Esai Muhammad Al-Fayyadl*


Ini tahun, barangkali, adalah “tahun sastra Belitung”, tahun kejayaan (dan kebangkitan) sastra di gugus kepulauan terbesar di perairan Malaka itu. Betapa tidak, lihatlah Andrea Hirata dengan Laskar Pelangi-nya, yang membuatnya sontak terkenal dalam jagat baca-tulis Indonesia. Laskar Pelangi, yang belum lama ini diangkat ke layar sinema, dipuji oleh banyak pembacanya sebagai “karya paling inspiratif”, “menggugah perasaan”, “membangkitkan”. Penerbitnya bahkan menyebut buku ini, tanpa argumen yang perlu ditelaah lebih lanjut, sebagai “Indonesia’s most powerful book”, buku Indonesia yang paling bertenaga—sebuah hiperbola, tentunya.
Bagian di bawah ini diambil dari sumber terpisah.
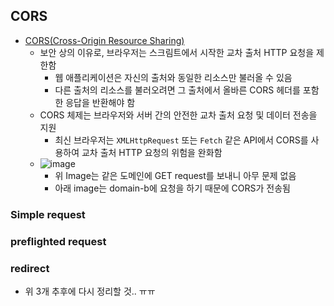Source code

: 
## CORS
- [CORS(Cross-Origin Resource Sharing)](https://developer.mozilla.org/ko/docs/Web/HTTP/CORS)
  - 보안 상의 이유로, 브라우저는 스크림트에서 시작한 교차 출처 HTTP 요청을 제한함
    - 웹 애플리케이션은 자신의 출처와 동일한 리소스만 불러올 수 있음
    - 다른 출처의 리소스를 불러오려면 그 출처에서 올바른 CORS 헤더를 포함한 응답을 반환해야 함
  - CORS 체제는 브라우저와 서버 간의 안전한 교차 출처 요청 및 데이터 전송을 지원
    - 최신 브라우저는 `XMLHttpRequest` 또는 `Fetch` 같은 API에서 CORS를 사용하여 교차 출처 HTTP 요청의 위험을 완화함
  - ![image](https://user-images.githubusercontent.com/102513932/194309637-0bd0756e-d1b5-4ba3-a15c-0c2d526b635a.png)
    - 위 Image는 같은 도메인에 GET request를 보내니 아무 문제 없음
    - 아래 image는 domain-b에 요청을 하기 때문에 CORS가 전송됨 

### Simple request
### preflighted request
### redirect
- 위 3개 추후에 다시 정리할 것.. ㅠㅠ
Andai saja pembaca sastra adalah penyuka hiperbola dan megalomania, barangkali kita akan cukup membaca Laskar Pelangi dan terbius oleh spiritnya yang “optimistis”. Tetapi sastra bukan dunia yang seragam; dan keberagaman itu ditunjukkan dengan hadirnya Malam Buta Yin ini, karya Sunlie Thomas Alexander, yang ditulis juga dari Belitung (atau Belitong?), dengan latar dan spirit karya yang sama sekali berbeda.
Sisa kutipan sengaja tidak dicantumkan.